More and more interconnections between European countries to ensure better security of supply, the increasing difficulty of balancing the network, globally and locally, due to the development of intermittent energy sources, the increasing involvement of cities in the energy and sustainable development, energy optimization that can be implemented locally by linking various “energy networks and systems” are factors that argue for the development of energy systems and energy distribution networks at multiple levels.
These levels are structured like Russian dolls and are all interconnected for a consistent grid and energy systems operation, at which a balance has to be achieved:
– Transcontinental level: For electricity, it is the European Supergrid level that is a connection between countries to limit the overall reserve capacity by avoiding the duplication of national reserve capacities and to access to more efficient means of production.
– National level managed by the TSO: the balance is assured at this level by conventional adjustment mechanisms, possibly stimulated by capacity markets that may involve various aggregators (production and demand response).
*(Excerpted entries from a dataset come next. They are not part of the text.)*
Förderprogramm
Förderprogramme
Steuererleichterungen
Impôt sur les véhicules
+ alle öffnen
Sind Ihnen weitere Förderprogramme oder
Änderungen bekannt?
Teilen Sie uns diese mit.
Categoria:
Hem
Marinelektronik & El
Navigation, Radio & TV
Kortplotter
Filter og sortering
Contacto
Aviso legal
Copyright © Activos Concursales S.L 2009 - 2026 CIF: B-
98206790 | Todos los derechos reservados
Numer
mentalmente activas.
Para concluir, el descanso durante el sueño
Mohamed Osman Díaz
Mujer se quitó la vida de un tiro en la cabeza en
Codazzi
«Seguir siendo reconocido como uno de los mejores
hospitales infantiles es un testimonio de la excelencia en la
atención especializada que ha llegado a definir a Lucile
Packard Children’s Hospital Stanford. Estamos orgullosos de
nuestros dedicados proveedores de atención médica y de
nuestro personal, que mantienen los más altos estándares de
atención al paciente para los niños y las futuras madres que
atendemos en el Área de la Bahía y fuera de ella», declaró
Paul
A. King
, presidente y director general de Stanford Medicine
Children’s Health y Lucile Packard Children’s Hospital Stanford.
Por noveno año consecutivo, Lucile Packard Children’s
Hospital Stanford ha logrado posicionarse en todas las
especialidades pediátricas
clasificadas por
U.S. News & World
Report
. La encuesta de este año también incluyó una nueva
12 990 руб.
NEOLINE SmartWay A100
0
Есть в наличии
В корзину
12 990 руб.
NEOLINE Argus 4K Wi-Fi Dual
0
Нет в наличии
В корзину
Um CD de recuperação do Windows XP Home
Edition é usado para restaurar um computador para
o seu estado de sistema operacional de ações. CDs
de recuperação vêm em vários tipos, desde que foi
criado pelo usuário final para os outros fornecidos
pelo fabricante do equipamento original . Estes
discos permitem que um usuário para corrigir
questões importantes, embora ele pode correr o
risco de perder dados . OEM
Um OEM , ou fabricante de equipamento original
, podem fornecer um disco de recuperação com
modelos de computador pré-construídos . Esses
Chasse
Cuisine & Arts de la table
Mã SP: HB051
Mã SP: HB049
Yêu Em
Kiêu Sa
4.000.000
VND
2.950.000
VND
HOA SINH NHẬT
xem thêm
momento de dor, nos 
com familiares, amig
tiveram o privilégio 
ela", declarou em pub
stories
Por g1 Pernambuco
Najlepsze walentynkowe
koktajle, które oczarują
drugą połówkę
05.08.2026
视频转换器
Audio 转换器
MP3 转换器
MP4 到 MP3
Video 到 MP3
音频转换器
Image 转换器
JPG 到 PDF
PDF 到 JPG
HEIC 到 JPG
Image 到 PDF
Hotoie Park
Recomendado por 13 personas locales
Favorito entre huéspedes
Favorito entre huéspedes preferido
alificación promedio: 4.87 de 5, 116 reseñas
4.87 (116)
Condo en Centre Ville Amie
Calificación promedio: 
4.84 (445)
This level is where are connected the traditional “centralized” power plants.
– Level of a metropolis or city: this level is where some distributed power sources are connected, where the interface with heat networks is managed, where the unavoidable energy derived from waste incineration or industry can be used. In the future, it may be necessary to consider the overall balance management at this level, but at this time, nothing exists in this area.
– Level of a neighbourhood or a large consumer (microgrid): This level is where the smallest distributed power sources are connected, where the interface with transport systems is managed. In the future, it may be necessary to consider the overall balance management at this level, but at this time, nothing exists in this area.
These different levels of network management define Fractal Grids, clusters and mesh networks of microgrids. Some of these microgrids, organized through a parent-child hierarchy, may momentarily work independently to ensure maximum security of supply to major consumers and maximum resilience to the economic world.
So it is very interesting to consider the evolution of the network topology in this direction to meet security of supply needs, to face malicious acts, to optimize the management of distributed generators and storage units and to master the complexity of balancing mechanisms.
There is a safe bet that Smart Grids never reach the stage of full maturity if they fail to move towards Fractal Grids type of architecture.